SOURCE PASSAGE »
────────

Table 10 shows the dates of the outliers identified by the Sequential Normal Scores method for S & P-500 percentage yields over the various window sizes, like Table 2 showed for HST data. These dates are determined by 3-sigma limits on a Shewhart Chart of Sequential Normal Scores (5284 trading days from January 2, 1997 to December 29, 2017). The outliers (“YES”) in boldface indicate a statistically significant cluster of outliers has occurred. The asterisk (*) indicates outliers that occurred during startup while the window was shorter than designated. Table 10 shows good agreement among the seven (ignoring the 250 day window, which cannot produce an outlier) different windows for determining
Table 9. A comparison of the number of outliers identified by the 32 different methods.
outliers using Sequential Normal Scores on the 21 years of S & P 500 data. It also shows that the summary of detected outliers reduces to only 32 different trading days out of the 5284 days in the sequence. For example, using a window of size 500 results in 24 significant outliers being detected. The total of the other window sizes includes only 8 additional days that are considered outliers.

────────

TASK SET »
1. Please restate the passage on S & P-500 outliers starting at "Table 10 shows the" and ending at "32 different methods.", putting "Sequential Rank Scores" in place of "Sequential Normal Scores".
2. Render this sentence from the passage on S & P-500 outliers into Spanish: "The asterisk (*) indicates outliers that occurred during startup while the window was shorter than designated."
3. Answer from the passage on S & P-500 outliers:
(a) How many trading days does the Shewhart Chart of Sequential Normal Scores cover?
(b) Which window size cannot produce an outlier?
(c) How many significant outliers are detected with a window of size 500?

PROVIDED RECORDS »
────────

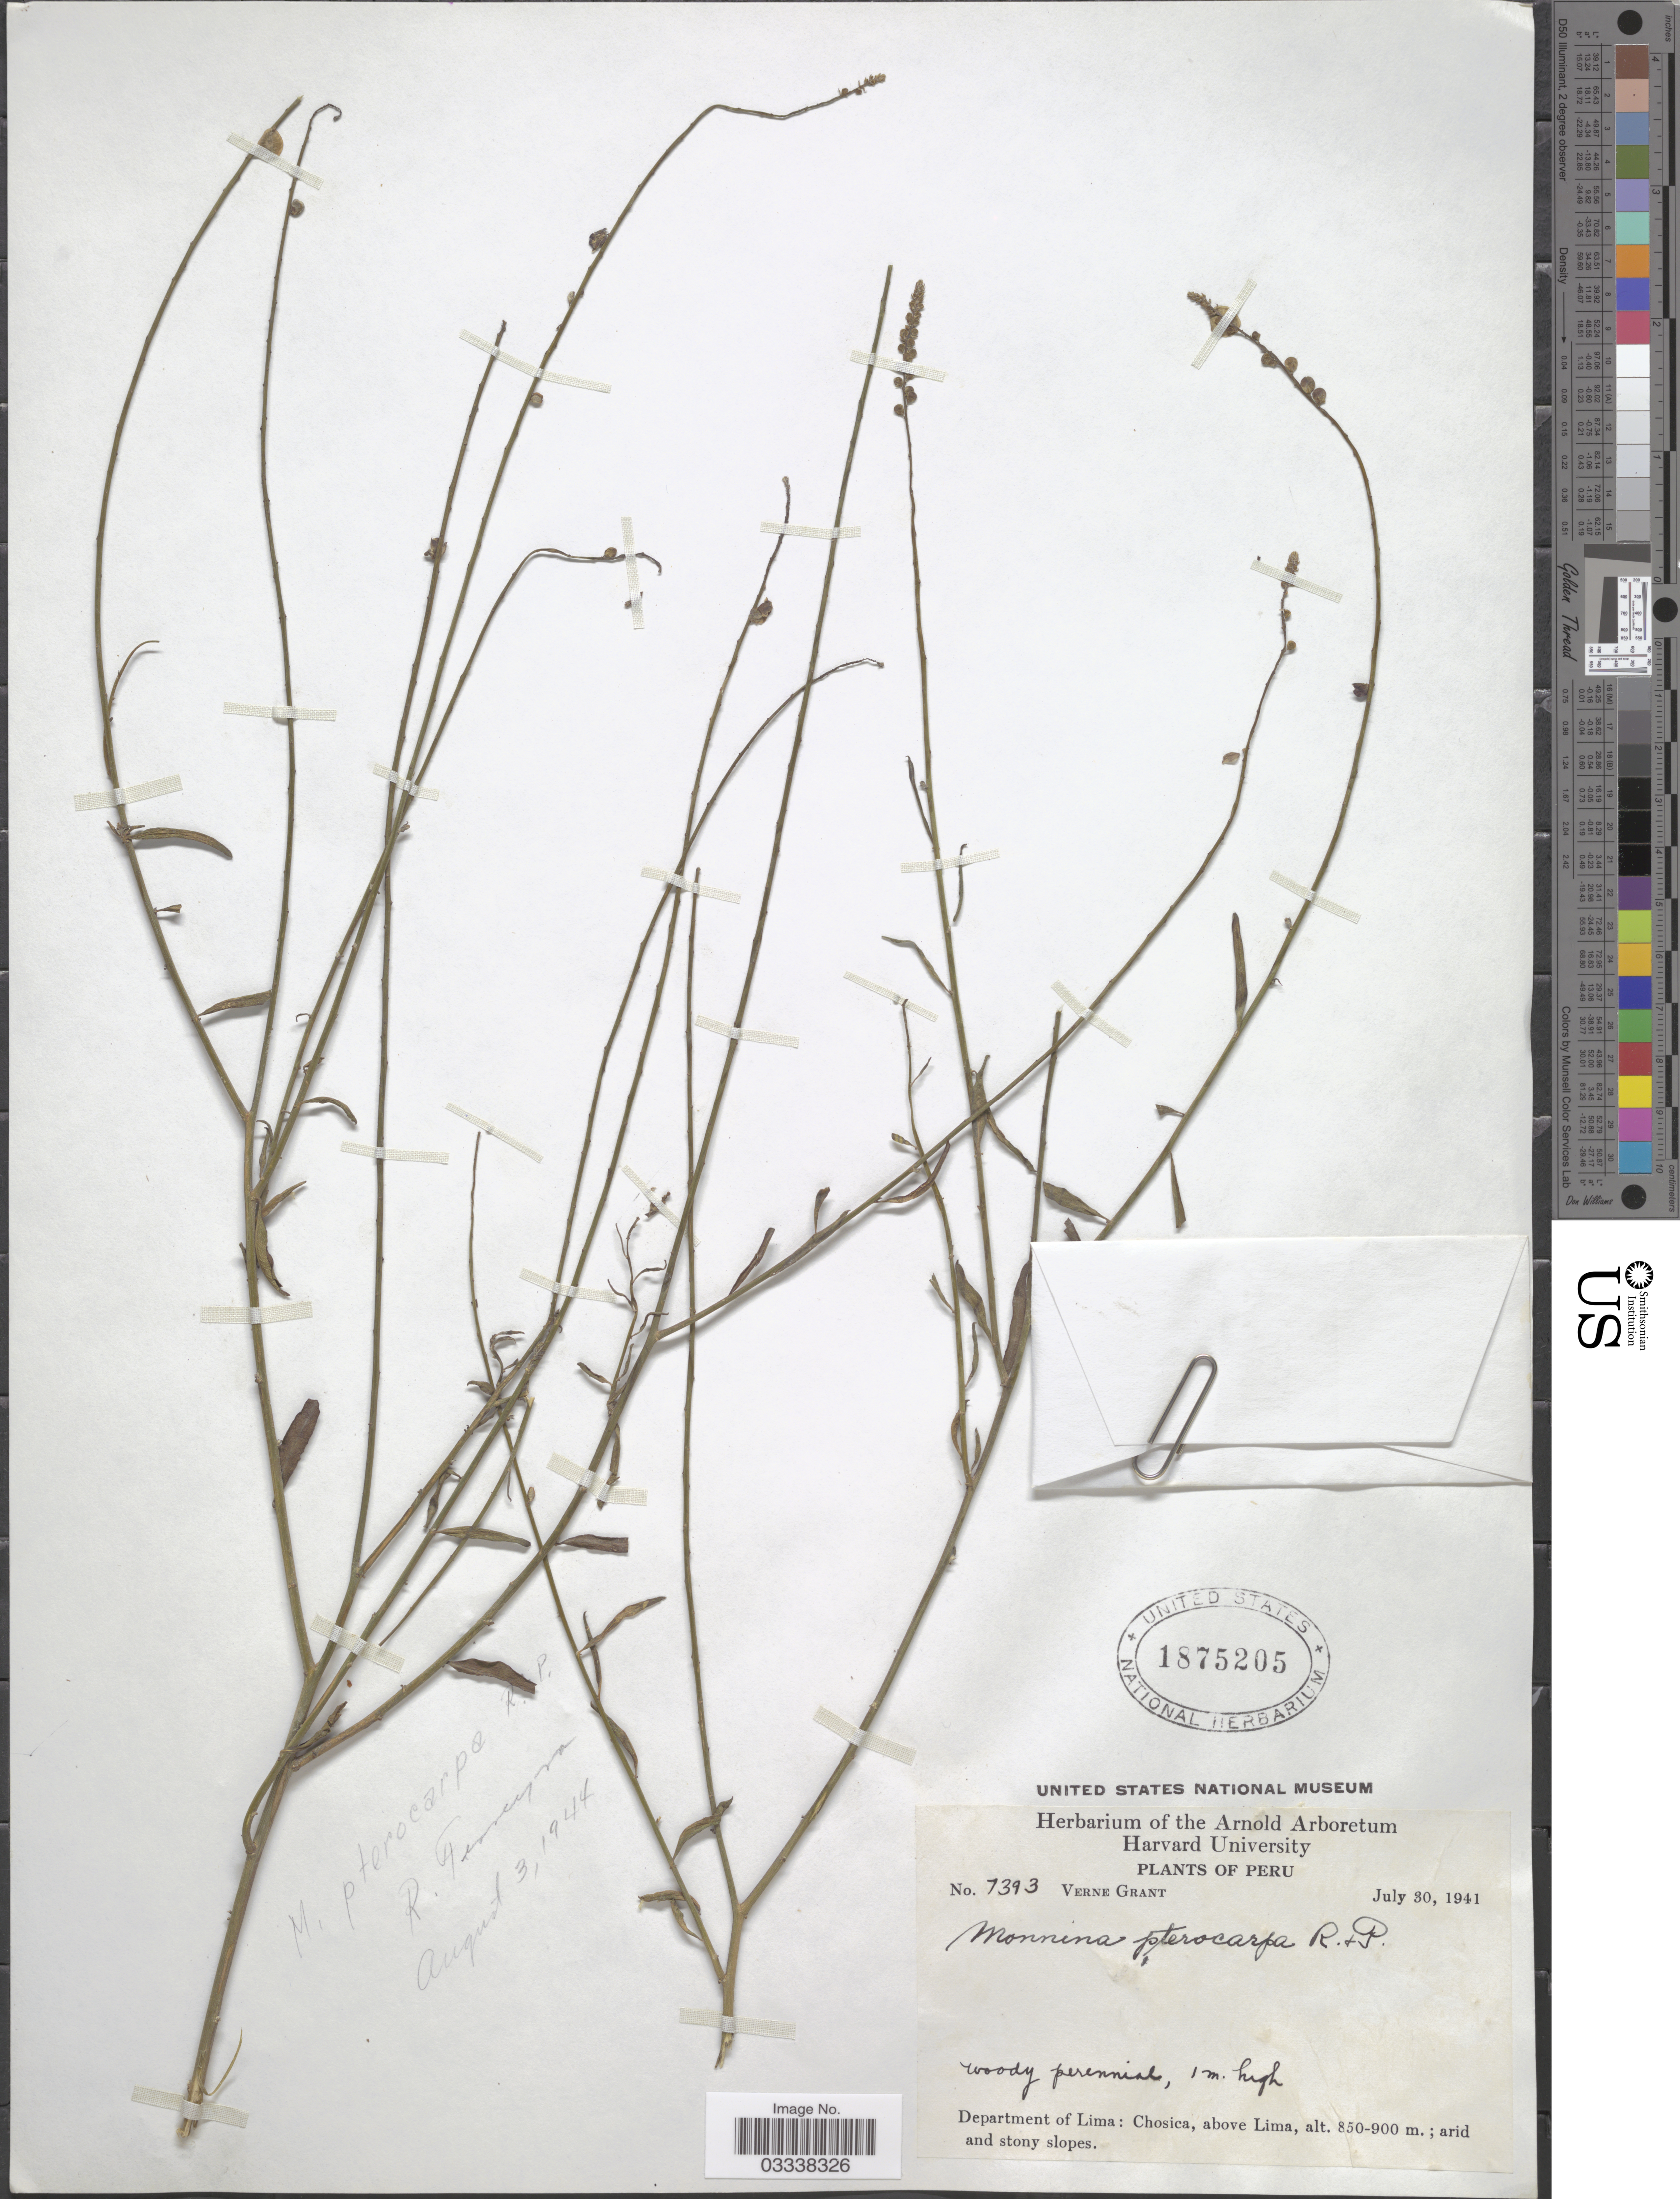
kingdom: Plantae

────────

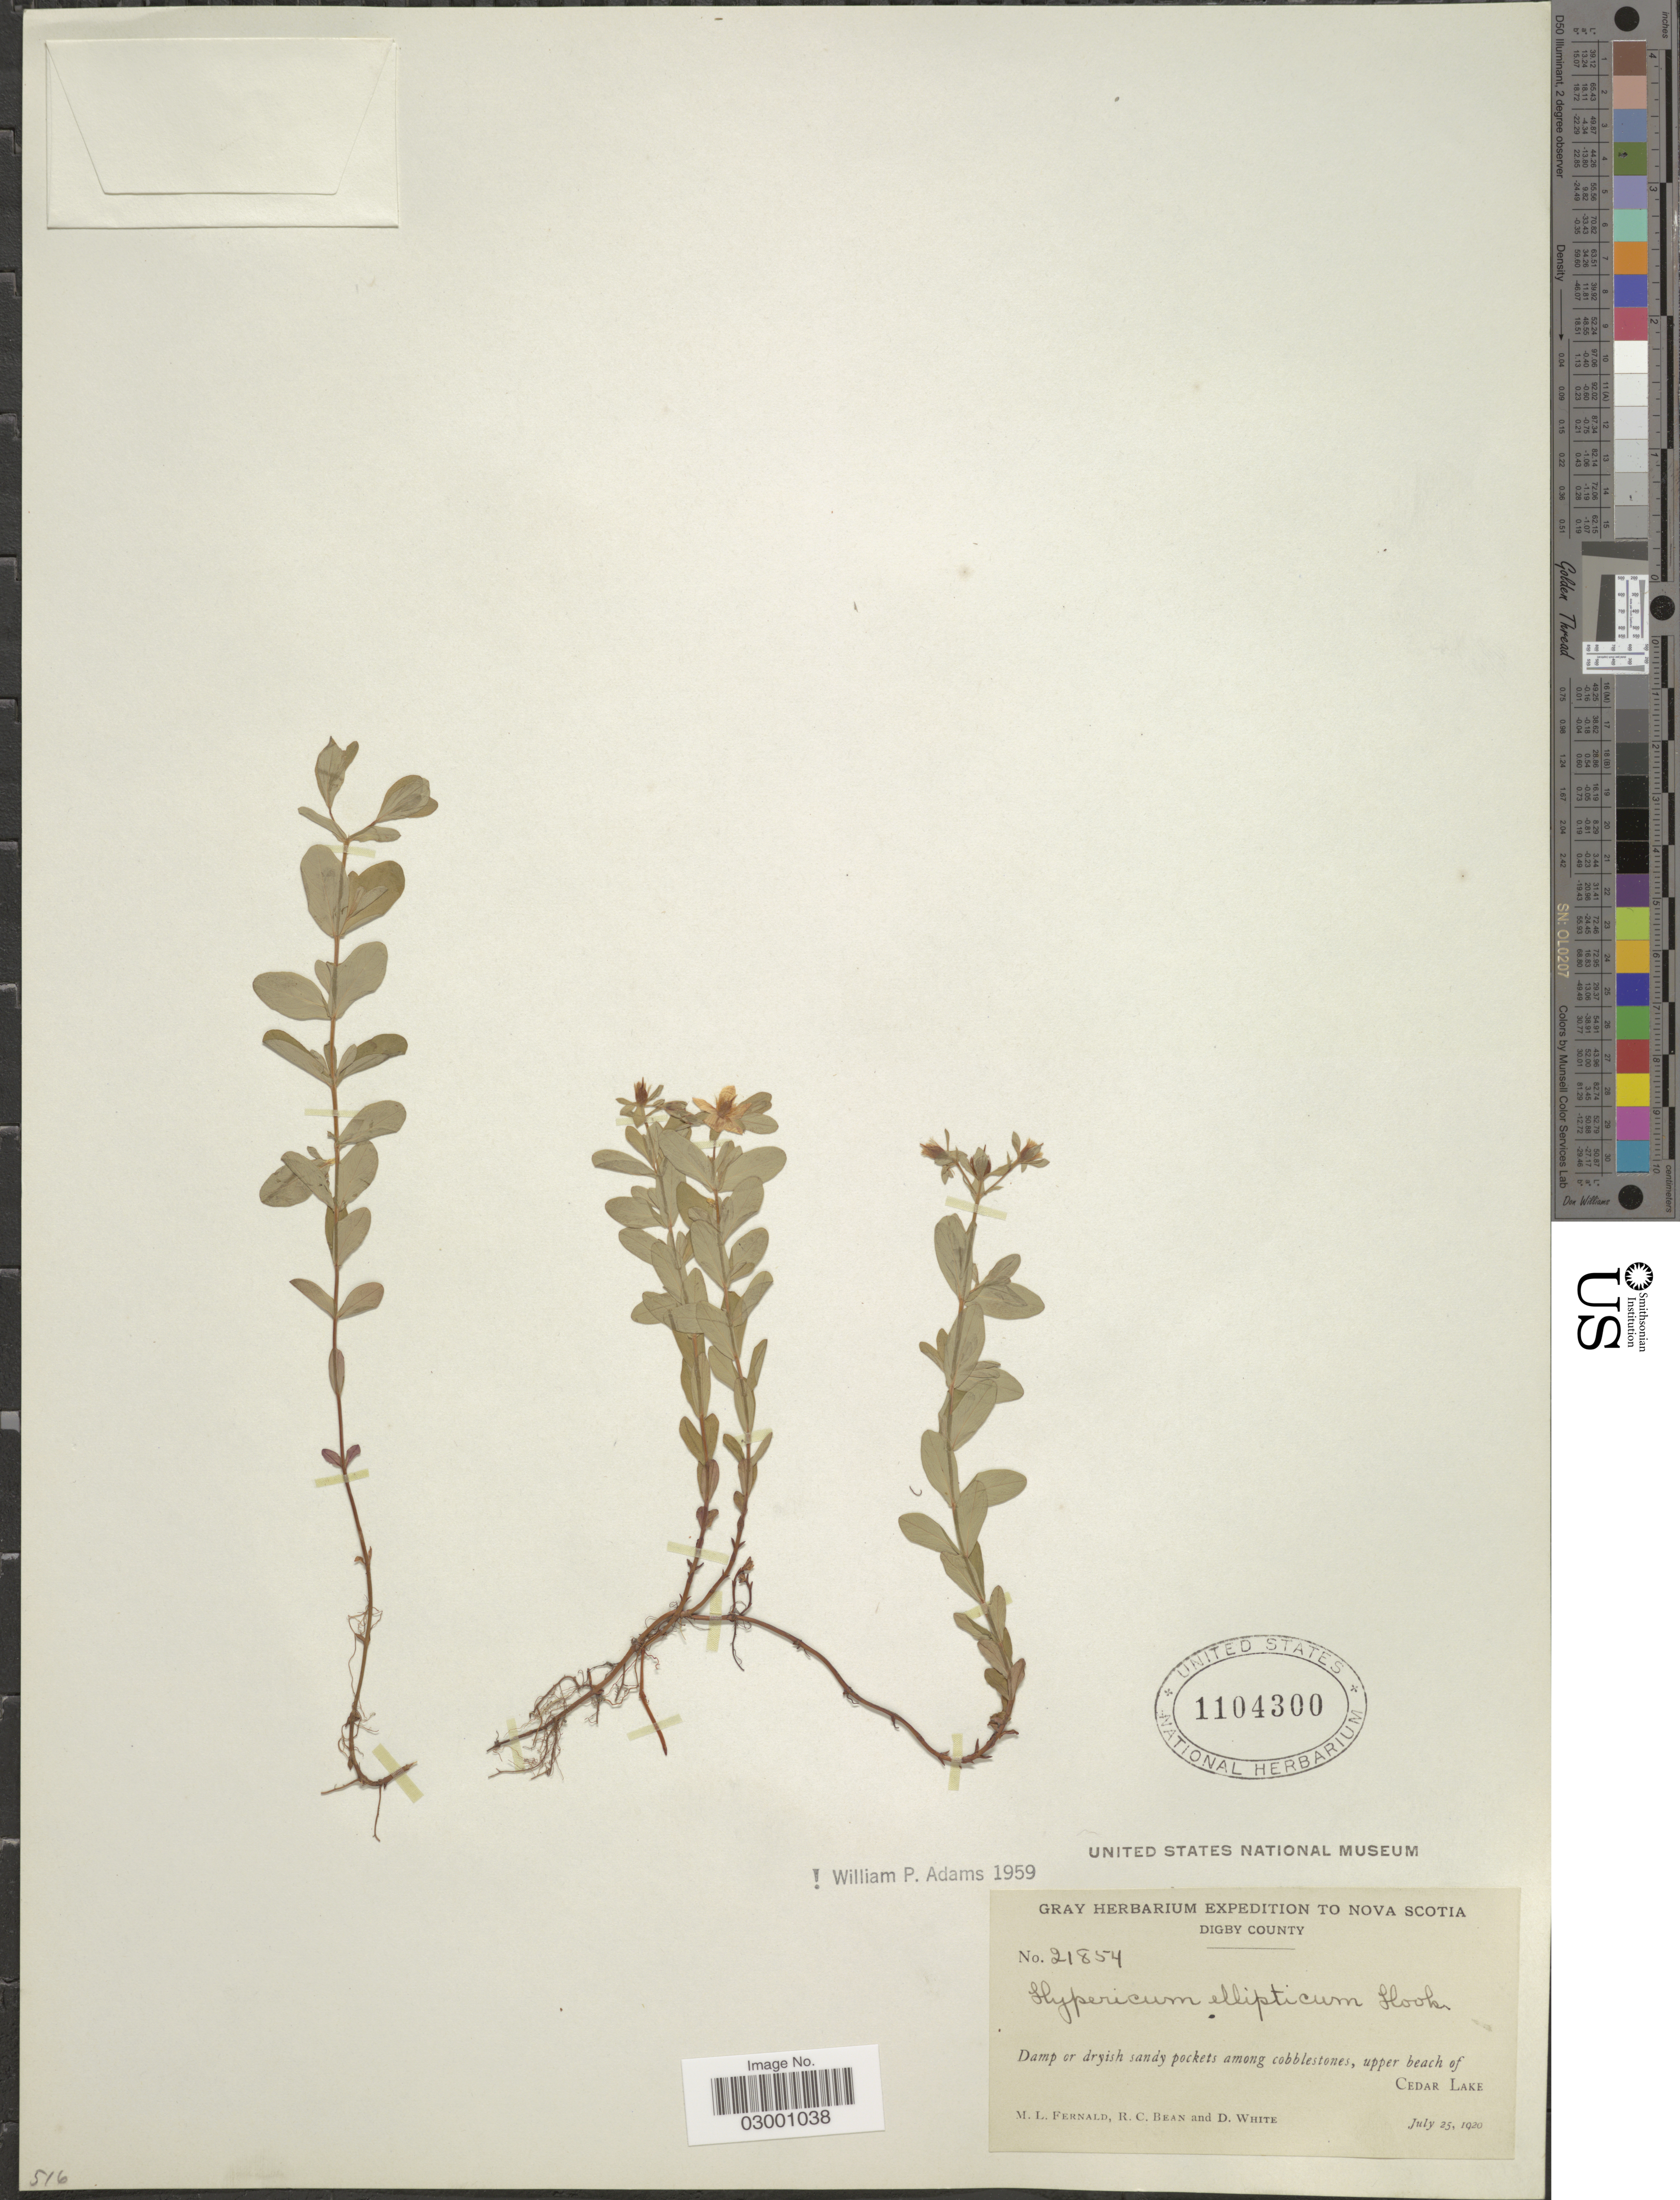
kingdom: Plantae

────────

ANSWERS IN ORDER »
1.
Table 10 shows the dates of the outliers identified by the Sequential Rank Scores method for S & P-500 percentage yields over the various window sizes, like Table 2 showed for HST data. These dates are determined by 3-sigma limits on a Shewhart Chart of Sequential Rank Scores (5284 trading days from January 2, 1997 to December 29, 2017). The outliers (“YES”) in boldface indicate a statistically significant cluster of outliers has occurred. The asterisk (*) indicates outliers that occurred during startup while the window was shorter than designated. Table 10 shows good agreement among the seven (ignoring the 250 day window, which cannot produce an outlier) different windows for determining
Table 9. A comparison of the number of outliers identified by the 32 different methods.

2. El asterisco (*) indica los valores atípicos que ocurrieron durante el arranque, mientras la ventana era más corta de lo designado.

3.
(a) 5284 trading days.
(b) The 250 day window.
(c) 24.